Ad oggi in linea di massima sono previste tre procedure per il rilascio della concessione portuale, così come disciplinate dagli articoli 8, 9 e 10 del regolamento di esecuzione del codice della navigazione (DPR n. 328/1952).

Le ipotesi contemplate da tali procedure hanno rispettivamente ad oggetto: (i) il rinnovo al precedente concessionario senza formalità di istruttoria, purché si tratti di provvedimento di durata non superiore a quattro anni e non vi siano impianti di difficile rimozione; (ii) la concessione definitiva, di durata superiore al quadriennio o che importi impianti di difficile rimozione, che prevede un formale procedimento istruttorio da parte dell’autorità portuale; (iii) la concessione provvisoria, rilasciata “senza formalità di istruttoria” a favore del soggetto che ha inoltrato un’istanza per il rilascio di una concessione definitiva, per garantire medio tempore la funzionalità dell’uso del bene demaniale.

In particolare, a norma dell’articolo 18 del DPR n. 328/1952, qualora si tratti di concessioni di particolare importanza per l’entità e lo scopo, l’Autorità portuale deve provvedere alla pubblicazione della domanda di assentimento, per garantire opponibilità e partecipazione di soggetti terzi potenzialmente interessati.

A tale riguardo, ad avviso del supremo consesso amministrativo – pur confermando ampia condivisione delle linee generali di intervento attuativo dell’Amministrazione – lo schema di decreto presenta plurime e rilevanti lacune sotto il profilo della discrezionalità dell’amministrazione nella selezione del concessionario portuale, “partner operativo privato” con il quale raggiungere l’obiettivo dello sviluppo dei traffici del porto.

Infatti, il richiamo alla procedura ad evidenza pubblica ex art. 18, DPR 328/1952 (cd. “avviso ad opponendum”) risulta di per sé insoddisfacente, perché la stessa, sebbene garantisca la pubblicità e visibilità dell’azione amministrativa, non riesce a limitare adeguatamente l’operato dell’ente pubblico: la mancata previsione di un bando e l’assenza di qualsivoglia predeterminazione dei criteri di scelta delle domande segna un’evidente distanza rispetto ad un procedimento di gara vero e proprio.

In altri termini, il Consiglio di Stato ritiene necessario ancorare la scelta del concessionario portuale a prerequisiti di obiettività rigorosi, al fine di comparare le domande in gara sulla base dei piani di investimento prospettati, del valore delle prestazioni rese e, in definitiva, della complessiva affidabilità dell’impresa: «la selezione del concessionario dovrebbe tendere ad una normalizzazione dei margini di discrezionalità, acquisendo le caratteristiche effettive della “procedura di gara”, ove la più proficua utilizzazione del bene è definita sulla base di criteri obiettivi, mentre le valutazioni legate al programma di attività potranno essere parametrate a indici di ottimizzazione dello sviluppo dei traffici del porto, rimanendo comunque elemento chiave del giudizio comparativo».

A tale scopo, il parere si conclude con la richiesta al Ministero competente di fornire in tempi rapidi alcuni chiarimenti ritenuti necessari per concludere l’esame del provvedimento e rendere a breve la valutazione finale.

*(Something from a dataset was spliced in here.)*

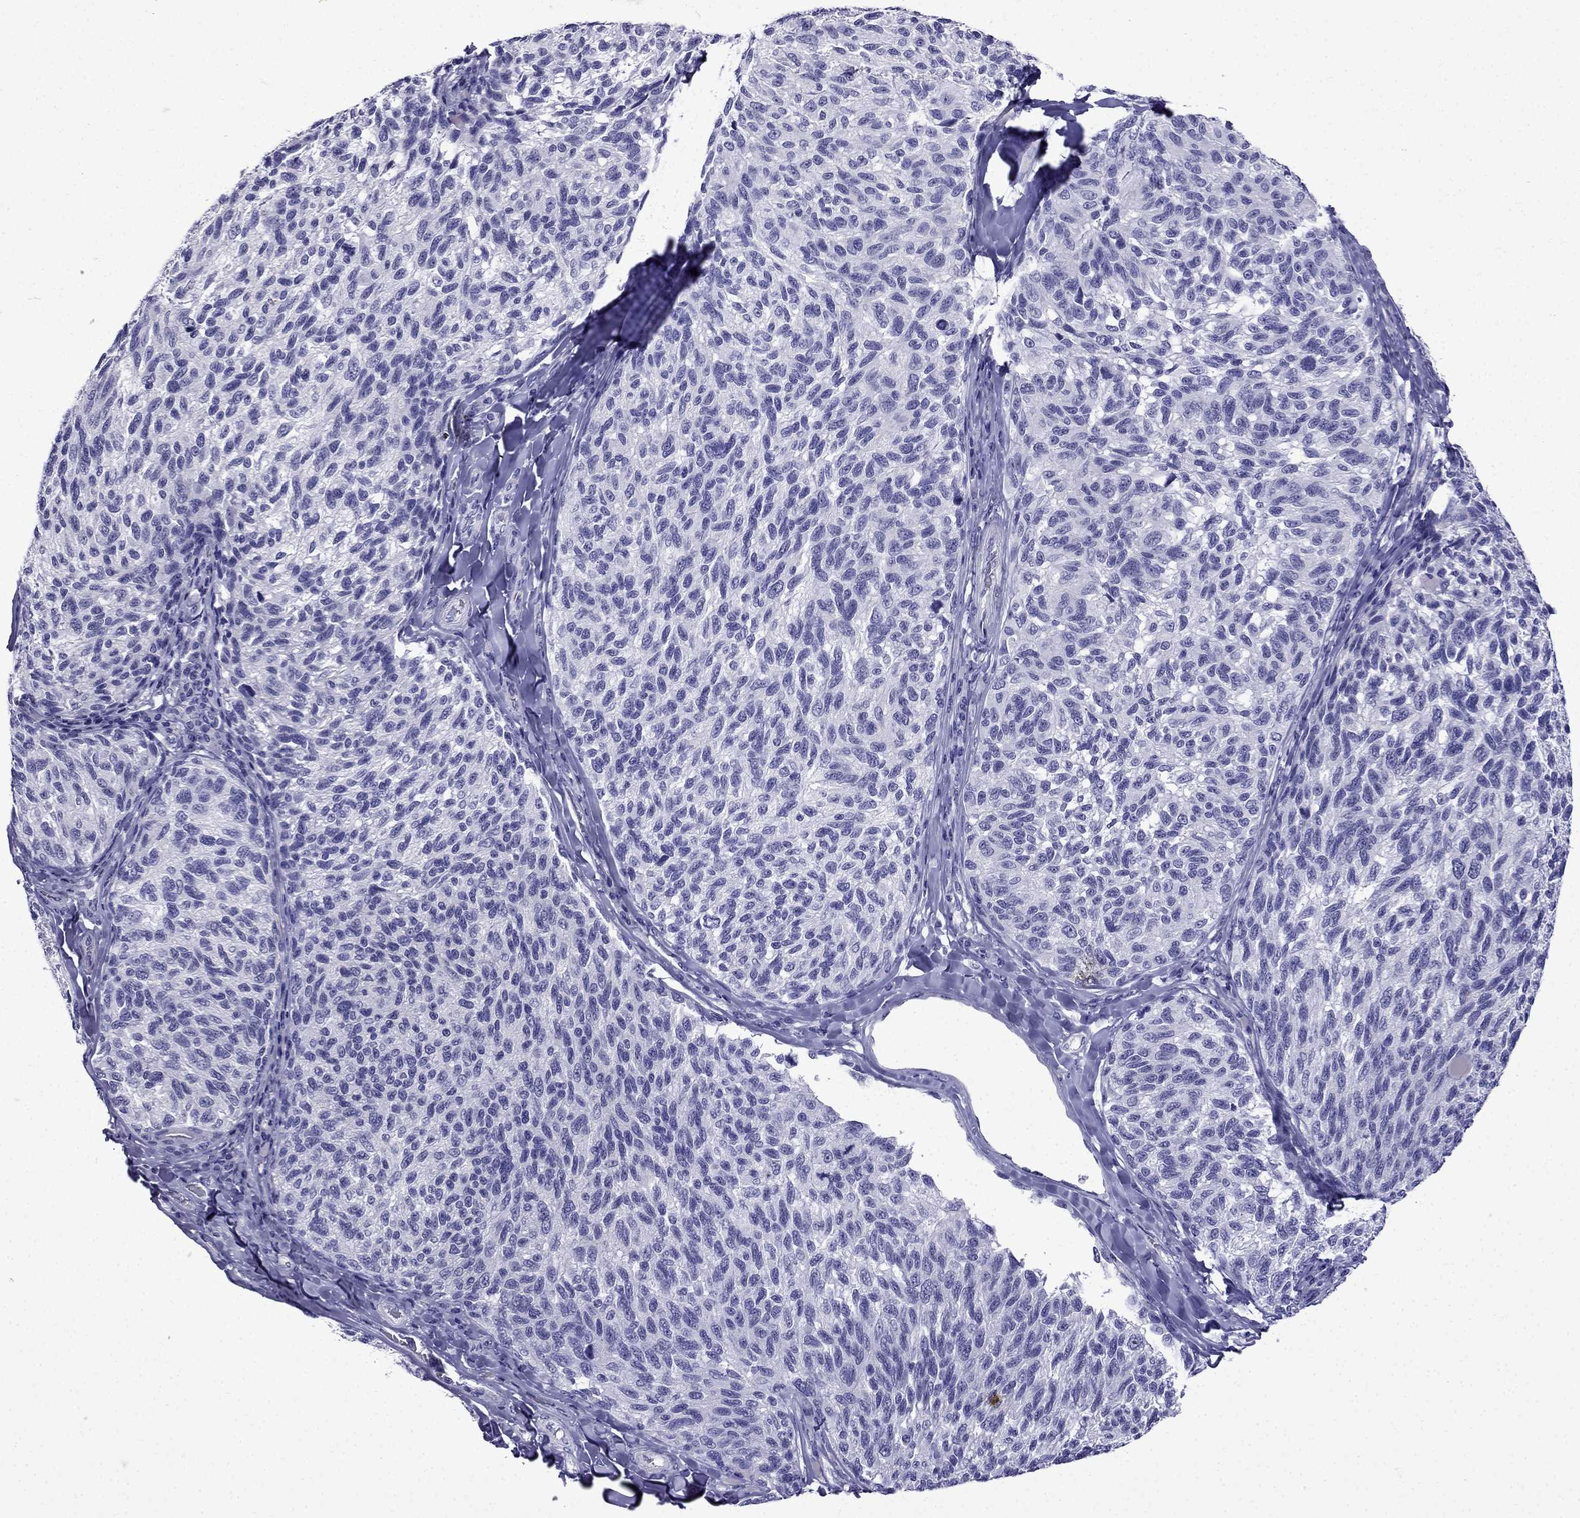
{"staining": {"intensity": "negative", "quantity": "none", "location": "none"}, "tissue": "melanoma", "cell_type": "Tumor cells", "image_type": "cancer", "snomed": [{"axis": "morphology", "description": "Malignant melanoma, NOS"}, {"axis": "topography", "description": "Skin"}], "caption": "A high-resolution photomicrograph shows IHC staining of malignant melanoma, which exhibits no significant positivity in tumor cells. The staining was performed using DAB (3,3'-diaminobenzidine) to visualize the protein expression in brown, while the nuclei were stained in blue with hematoxylin (Magnification: 20x).", "gene": "ERC2", "patient": {"sex": "female", "age": 73}}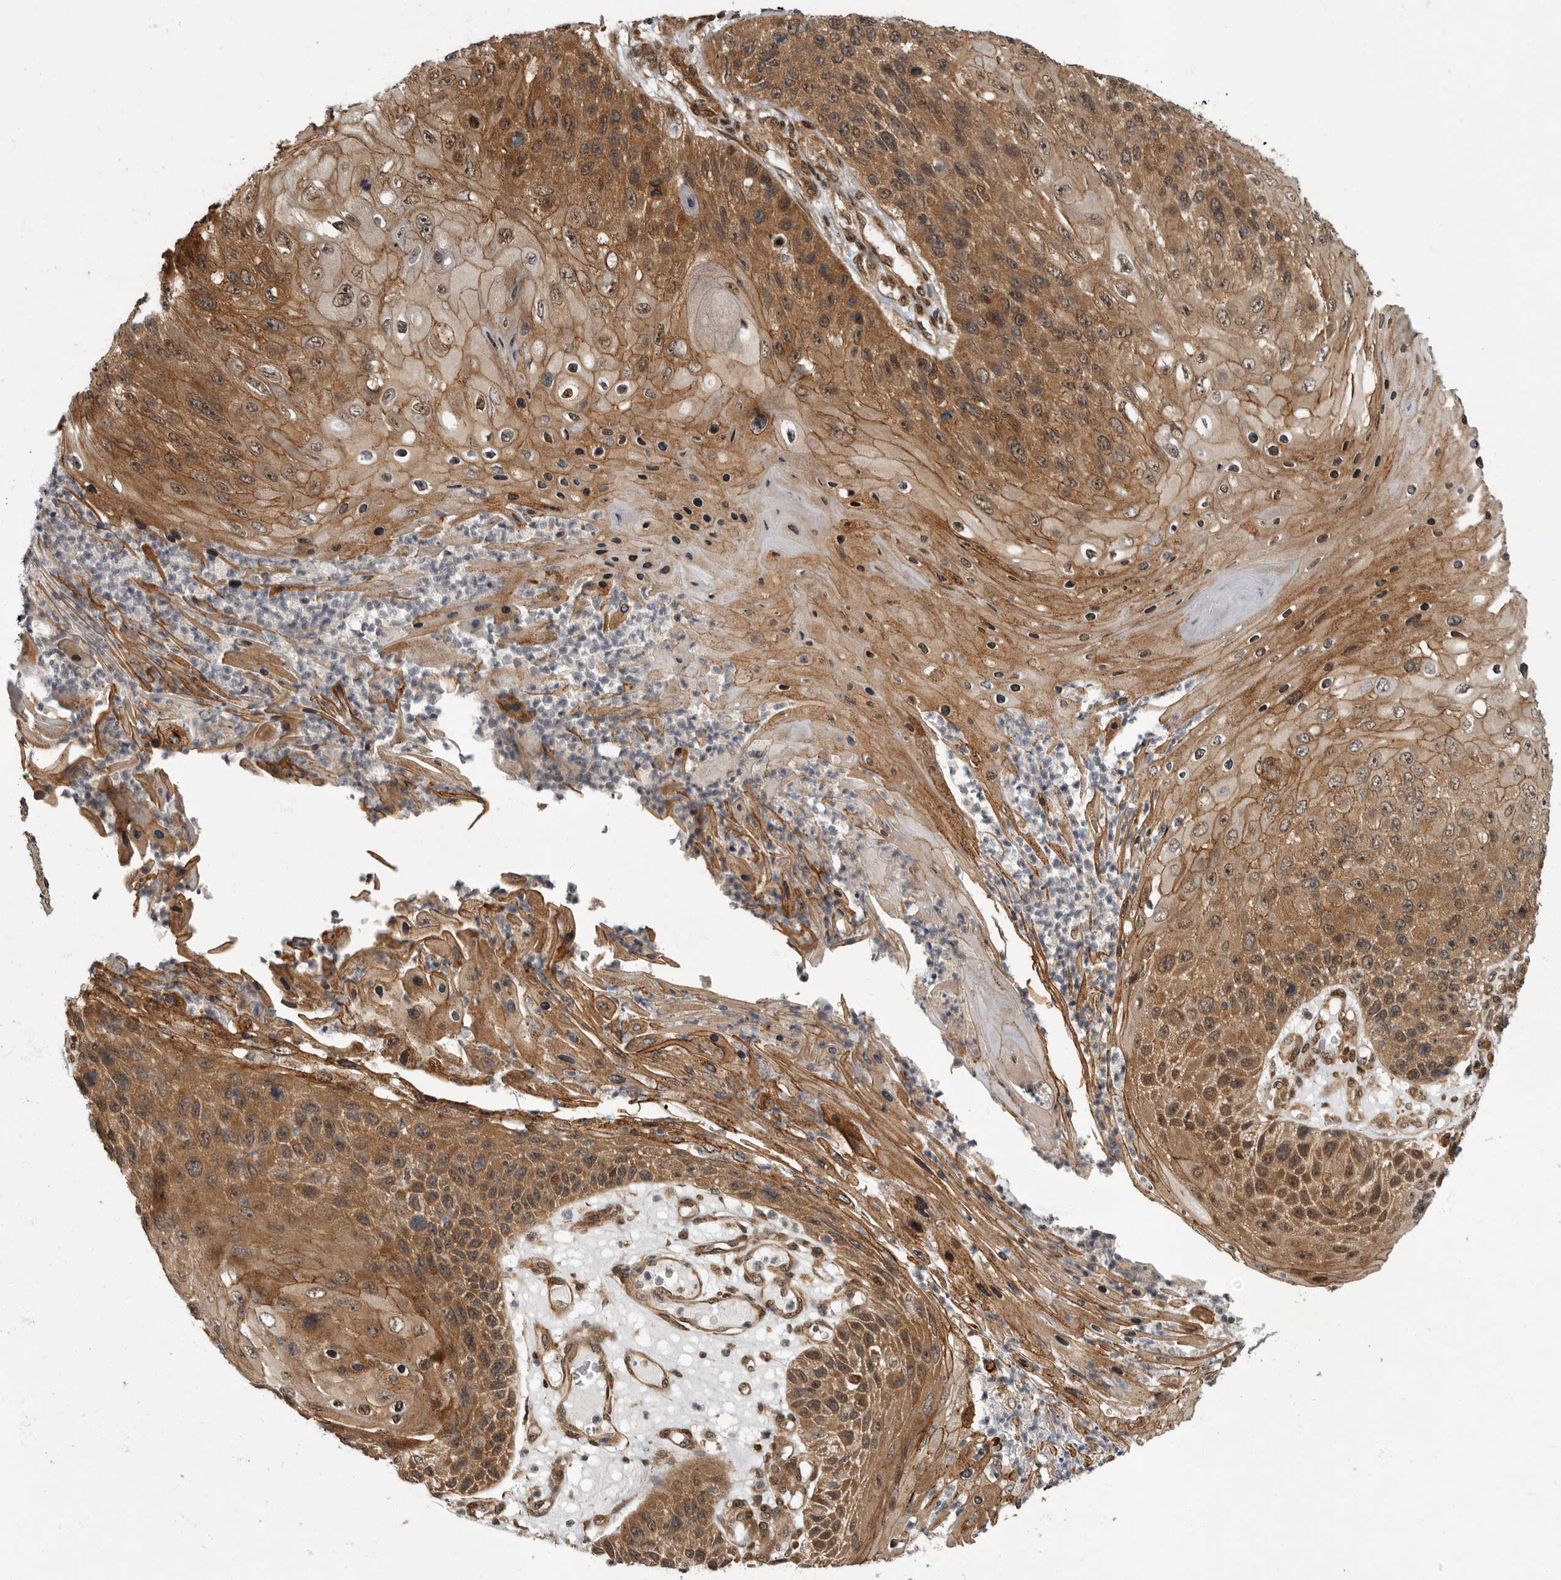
{"staining": {"intensity": "moderate", "quantity": ">75%", "location": "cytoplasmic/membranous,nuclear"}, "tissue": "skin cancer", "cell_type": "Tumor cells", "image_type": "cancer", "snomed": [{"axis": "morphology", "description": "Squamous cell carcinoma, NOS"}, {"axis": "topography", "description": "Skin"}], "caption": "Immunohistochemical staining of skin cancer reveals medium levels of moderate cytoplasmic/membranous and nuclear staining in about >75% of tumor cells. (Brightfield microscopy of DAB IHC at high magnification).", "gene": "VPS50", "patient": {"sex": "female", "age": 88}}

In specie, si tratta di verificare la compatibilità del decreto, non solo con le disposizioni previste dal provvedimento di riforma delle autorità portuali, anch’esso in fase di definizione, ma anche con le previsioni della proposta della Commissione europea di Regolamento sui servizi portuali (COM/2013/296), e soprattutto di “adeguare e comunque coordinare” il testo in esame con il nuovo codice degli appalti pubblici e delle concessioni (d.lgs. n. 50/2016), recentemente entrato in vigore.

Tale attività di raffinazione del testo sarà determinante per ottenere il “via libera” del Consiglio di Stato in sede di parere definitivo, e l’auspicata tempestività dell’amministrazione competente, poi, permetterà di chiudere a stretto giro un’attesa di ben 22 anni.